His Story

1.9K 246 9
                                    

Maap part Q&A kemarin belum dibikin, sumpah ngerasa gak ada waktu akhir2 ini :(

Dan, gak tau kenapa tbtb ide menulis ini muncul, jadi daripada mubazir, kumenulis ini di sela-sela waktu istirahat.

Enjoy, and hope you like this one 😘

******

*****

Ah Indonesia, agak sedih sebenernya kalau dengar nama negara itu. Negara tempatku akan pulang.

Rasanya bandara siang ini akan menjadi tempat paling mengerikan. Aku seperti tak ingin turun dari pesawat untuk menghadapi kenyataan.

Yeah, ada kenyataan pahit yang harus kuhadapi di negara ini, Indonesia.

Tapi aku belum sampai situ, aku belum ingin menceritakan kepahitan apa itu.

Aku hanya ingin menenangkan diri sebentar, menyiapkan diri untuk menghadapi semua itu.

Mataku yang sedari tadi terpejam, perlahan kubuka, Capt Yousef menginformasikan kalau kami sudah mendarat dengan sempurna di Bandara Internasional Soekarno-Hatta.

Sengaja menunda, aku membiarkan beberapa penumpang turun duluan, aku memang ingin jadi penumpang terakhir yang turun.

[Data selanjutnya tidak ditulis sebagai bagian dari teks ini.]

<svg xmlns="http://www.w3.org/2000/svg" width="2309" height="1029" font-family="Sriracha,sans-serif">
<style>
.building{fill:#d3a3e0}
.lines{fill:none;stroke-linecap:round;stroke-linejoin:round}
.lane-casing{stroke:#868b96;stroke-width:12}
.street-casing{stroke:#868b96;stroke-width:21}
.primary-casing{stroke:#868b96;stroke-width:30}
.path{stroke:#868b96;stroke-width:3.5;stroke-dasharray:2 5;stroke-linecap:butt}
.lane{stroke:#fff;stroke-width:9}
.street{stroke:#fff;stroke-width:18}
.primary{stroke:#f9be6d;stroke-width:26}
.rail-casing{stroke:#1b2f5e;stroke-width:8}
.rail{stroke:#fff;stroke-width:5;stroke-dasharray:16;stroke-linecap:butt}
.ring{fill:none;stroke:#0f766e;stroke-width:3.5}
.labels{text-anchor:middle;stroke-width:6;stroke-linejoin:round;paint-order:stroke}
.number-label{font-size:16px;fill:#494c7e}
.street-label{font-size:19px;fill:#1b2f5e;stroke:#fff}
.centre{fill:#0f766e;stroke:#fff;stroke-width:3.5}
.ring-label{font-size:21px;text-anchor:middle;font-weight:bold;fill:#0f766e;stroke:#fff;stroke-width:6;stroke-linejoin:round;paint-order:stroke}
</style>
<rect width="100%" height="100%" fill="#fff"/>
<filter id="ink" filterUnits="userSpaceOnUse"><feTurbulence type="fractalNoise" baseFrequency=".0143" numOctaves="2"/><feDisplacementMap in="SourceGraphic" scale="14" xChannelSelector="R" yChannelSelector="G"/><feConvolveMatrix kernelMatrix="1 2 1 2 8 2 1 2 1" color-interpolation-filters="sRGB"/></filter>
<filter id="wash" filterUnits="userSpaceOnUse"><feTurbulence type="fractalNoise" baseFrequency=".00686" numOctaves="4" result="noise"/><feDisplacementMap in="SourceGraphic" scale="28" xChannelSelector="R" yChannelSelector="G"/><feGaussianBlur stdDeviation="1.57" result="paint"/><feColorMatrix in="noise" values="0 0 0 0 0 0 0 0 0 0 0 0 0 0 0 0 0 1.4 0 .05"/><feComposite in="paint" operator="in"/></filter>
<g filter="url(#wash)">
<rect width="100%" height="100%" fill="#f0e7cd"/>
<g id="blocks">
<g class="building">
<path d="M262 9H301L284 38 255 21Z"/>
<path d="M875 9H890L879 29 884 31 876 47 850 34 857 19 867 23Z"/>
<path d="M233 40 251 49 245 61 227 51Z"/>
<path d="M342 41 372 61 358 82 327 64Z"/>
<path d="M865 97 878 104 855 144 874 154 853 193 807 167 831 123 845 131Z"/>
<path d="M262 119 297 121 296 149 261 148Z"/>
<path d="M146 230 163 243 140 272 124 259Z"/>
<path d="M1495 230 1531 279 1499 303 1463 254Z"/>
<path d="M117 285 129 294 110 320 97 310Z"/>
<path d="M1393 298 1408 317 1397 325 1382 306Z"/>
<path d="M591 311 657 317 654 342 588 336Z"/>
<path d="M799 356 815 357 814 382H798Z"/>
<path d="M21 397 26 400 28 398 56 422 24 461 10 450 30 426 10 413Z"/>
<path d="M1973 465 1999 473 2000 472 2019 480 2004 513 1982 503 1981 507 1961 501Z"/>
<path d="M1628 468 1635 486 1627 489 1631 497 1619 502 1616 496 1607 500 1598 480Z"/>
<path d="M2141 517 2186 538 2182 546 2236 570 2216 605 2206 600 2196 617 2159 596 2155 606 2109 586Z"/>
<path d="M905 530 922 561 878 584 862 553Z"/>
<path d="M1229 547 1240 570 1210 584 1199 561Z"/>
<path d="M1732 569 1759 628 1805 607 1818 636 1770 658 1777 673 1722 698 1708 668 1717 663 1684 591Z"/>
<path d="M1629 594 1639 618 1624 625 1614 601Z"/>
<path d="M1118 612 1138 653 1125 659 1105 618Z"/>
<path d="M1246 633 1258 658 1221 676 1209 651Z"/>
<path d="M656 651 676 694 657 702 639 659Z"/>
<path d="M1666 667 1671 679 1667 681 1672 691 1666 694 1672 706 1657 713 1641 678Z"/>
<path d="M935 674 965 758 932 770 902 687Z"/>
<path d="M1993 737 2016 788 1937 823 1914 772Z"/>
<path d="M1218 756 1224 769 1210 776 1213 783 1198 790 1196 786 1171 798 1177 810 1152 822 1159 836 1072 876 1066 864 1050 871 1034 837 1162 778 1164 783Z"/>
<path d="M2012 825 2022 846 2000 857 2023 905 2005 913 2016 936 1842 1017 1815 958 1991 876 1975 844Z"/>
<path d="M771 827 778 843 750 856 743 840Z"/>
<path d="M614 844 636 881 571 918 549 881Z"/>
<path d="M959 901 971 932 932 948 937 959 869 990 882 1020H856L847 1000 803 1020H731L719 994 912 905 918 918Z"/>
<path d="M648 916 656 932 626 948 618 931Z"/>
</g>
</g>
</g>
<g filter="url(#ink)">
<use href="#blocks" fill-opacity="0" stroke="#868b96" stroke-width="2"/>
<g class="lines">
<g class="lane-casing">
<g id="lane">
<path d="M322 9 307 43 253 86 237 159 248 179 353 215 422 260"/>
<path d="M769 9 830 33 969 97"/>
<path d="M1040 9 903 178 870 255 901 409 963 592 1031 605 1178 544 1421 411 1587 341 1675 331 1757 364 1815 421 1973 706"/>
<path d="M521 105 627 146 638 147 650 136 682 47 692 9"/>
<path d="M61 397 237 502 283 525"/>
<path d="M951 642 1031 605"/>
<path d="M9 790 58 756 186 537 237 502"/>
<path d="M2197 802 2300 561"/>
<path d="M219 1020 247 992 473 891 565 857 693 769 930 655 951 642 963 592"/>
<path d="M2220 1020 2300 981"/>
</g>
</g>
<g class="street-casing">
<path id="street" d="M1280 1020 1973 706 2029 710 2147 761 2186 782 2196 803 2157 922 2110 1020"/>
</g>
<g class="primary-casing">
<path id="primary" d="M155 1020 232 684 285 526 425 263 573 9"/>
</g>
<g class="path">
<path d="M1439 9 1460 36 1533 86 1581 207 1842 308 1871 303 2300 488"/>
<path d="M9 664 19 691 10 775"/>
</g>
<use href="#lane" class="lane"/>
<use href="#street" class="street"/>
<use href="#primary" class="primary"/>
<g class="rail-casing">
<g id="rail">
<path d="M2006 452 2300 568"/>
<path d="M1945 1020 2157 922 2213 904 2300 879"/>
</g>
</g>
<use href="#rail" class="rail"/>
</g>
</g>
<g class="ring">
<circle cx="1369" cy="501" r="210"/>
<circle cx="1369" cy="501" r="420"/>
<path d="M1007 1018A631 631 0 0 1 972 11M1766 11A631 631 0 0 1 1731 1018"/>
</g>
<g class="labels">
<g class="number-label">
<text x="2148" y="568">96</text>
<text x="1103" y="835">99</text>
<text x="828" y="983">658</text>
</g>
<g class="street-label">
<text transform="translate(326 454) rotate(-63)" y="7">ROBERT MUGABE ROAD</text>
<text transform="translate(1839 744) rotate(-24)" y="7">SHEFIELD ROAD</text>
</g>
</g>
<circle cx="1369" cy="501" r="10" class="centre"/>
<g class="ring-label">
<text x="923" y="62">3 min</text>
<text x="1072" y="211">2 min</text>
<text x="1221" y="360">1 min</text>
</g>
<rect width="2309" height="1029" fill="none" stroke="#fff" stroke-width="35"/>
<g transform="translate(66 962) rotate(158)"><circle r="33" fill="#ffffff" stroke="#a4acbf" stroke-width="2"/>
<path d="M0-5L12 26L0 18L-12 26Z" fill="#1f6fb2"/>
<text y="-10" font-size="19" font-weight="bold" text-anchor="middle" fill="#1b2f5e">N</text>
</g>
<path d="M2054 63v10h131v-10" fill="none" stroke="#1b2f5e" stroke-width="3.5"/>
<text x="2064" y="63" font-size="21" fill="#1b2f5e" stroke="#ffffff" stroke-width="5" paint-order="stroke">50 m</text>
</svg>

Bukan ingin memperlama adikku yang menunggu, hanya saja... aku tak tahu apakah aku akan kuat atau tidak.

*****

Mobilku berhenti, dari tempatku diam ini sepertinya berjarak kurang lebih 30 meter dari rumah yang kutuju. Ett, bukan, bukan tuju, bukan singgah ataupun mampir, hanya ingin diam sejenak untuk melihat.

Rumah itu terlihat sepi dari luar, sore ini mungkin memang tidak ada siapa-siapa di rumah itu. Jadi, aku langsung menjalankan mobil lagi, segera melajukan mobil ke tempat ke dua.

Selang satu jam, aku tersenyum, rumah yang satu ini tidak sepi, tapi aku bisa melihat bagaimana sahabatku ini duduk di ayunan kayu di halaman rumahnya, menggendong bayi berusia sekian bulan dan sambil tertawa-tawa.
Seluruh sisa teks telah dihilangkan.